By Ed King
The UK’s cross party consensus on climate change cannot be taken for granted according to a member of Parliament’s Energy and Climate Change Select Committee.
Currently the three leaders of Britain’s major parties all agree that rising carbon emissions need to be tackled as a matter of urgency – a unity that helped the progression of the 2008 Climate Change Act.
But while UK Chancellor George Osborne spoke of his support for ‘clean energy’ and ‘renewables’ during Wednesday’s 2012 Budget speech, many commentators feel he failed to deliver policies that would incentivise green growth and clamp down on rising emissions.
And speaking to RTCC, Dr Phillip Lee, Conservative MP for Bracknell and Select Committee member since 2010, said there is a “healthy ignorance” of science in Parliament that is leaving many concerned with the potential effects of climate change frustrated.
“The problem is that the majority of colleagues don’t really understand the science, to be blunt” he said.
“As a consequence, particularly at times of economic recession and difficulties throughout the globe, it’s rather difficult to sell policies which actually add costs to business and consumers.
“This is a frustration for me. There is a particular problem with the British Parliament – that I think less than 3% have science degrees, so it’s not just in climate change – you will it find in other issues as well – there seems to be a pretty healthy ignorance of scientific principles.
“Consequently I’m not so sure enough has been done to sell the science to the wider populace of this institution here in Westminster – but also the wider public.
“I do think there is work to be done in persuading political colleagues across the spectrum – mainly I would suggest within my own party, that it is happening and we need to do something about it.”
Perhaps the key to winning the low-carbon argument is to present a compelling economic case for green energy, something Chris Huhne attempted on a regular basis while Secretary of State at the Department of Energy and Climate Change (DECC).

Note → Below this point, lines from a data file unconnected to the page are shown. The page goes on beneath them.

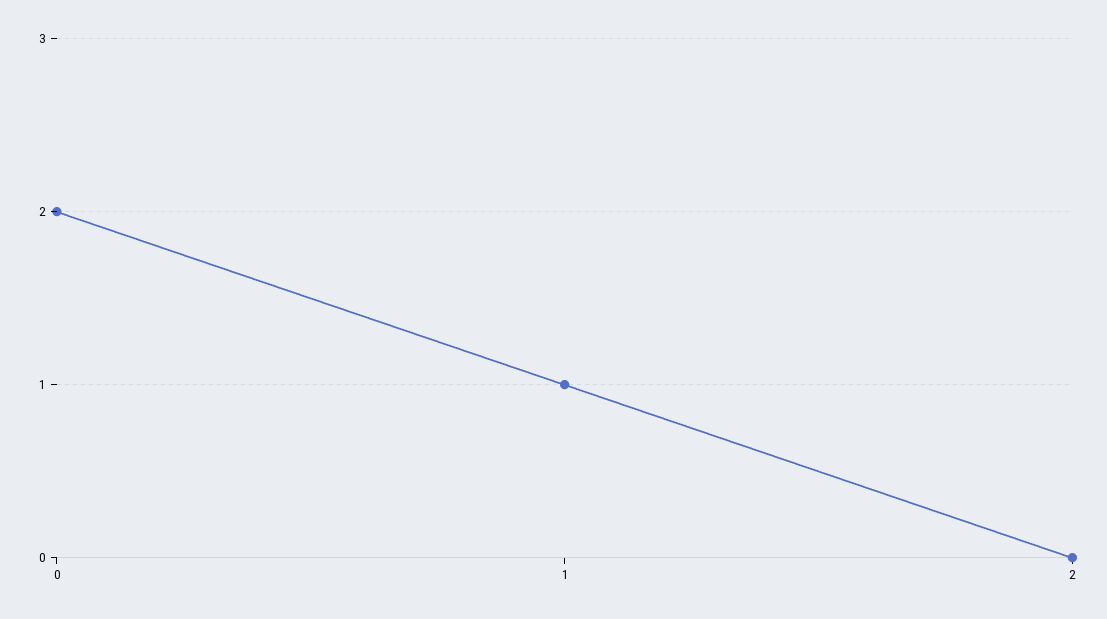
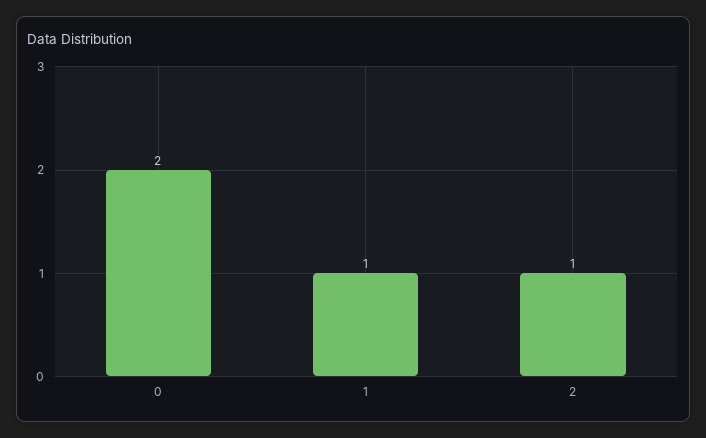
  {
    "0": 2,
    "1": 1,
-   "2": 0
+   "2": 1
  }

Yet many remain unconvinced. In February 100 of Lee’s Conservative colleagues wrote to Prime Minister David Cameron calling for him to slash subsidies for wind power.
This followed a decision in December by DECC to cut subsidies for certain solar PV installations – and comes as the clamour of natural and shale gas as a cheap alternative to coal and renewables grow increasingly louder.
Dr Lee was not a signatory to the wind letter, but he does believe that at a time when the economy is struggling – and when various lobbies are claiming climate change should be taken off the agenda – government has to choose carefully who and what it backs financially.
“It has to be realistic how you implement policies, particularly at a time of economic distress,” he said.
“That’s personally why I get somewhat frustrated with subsidies on solar panels and things like this because it does give the whole area of climate change a bad name.
“Government intervention has got to be economically realistic, and actually, its got to work. And I’m not sure all of the policies that have been implemented in the past qualify in those two ways.”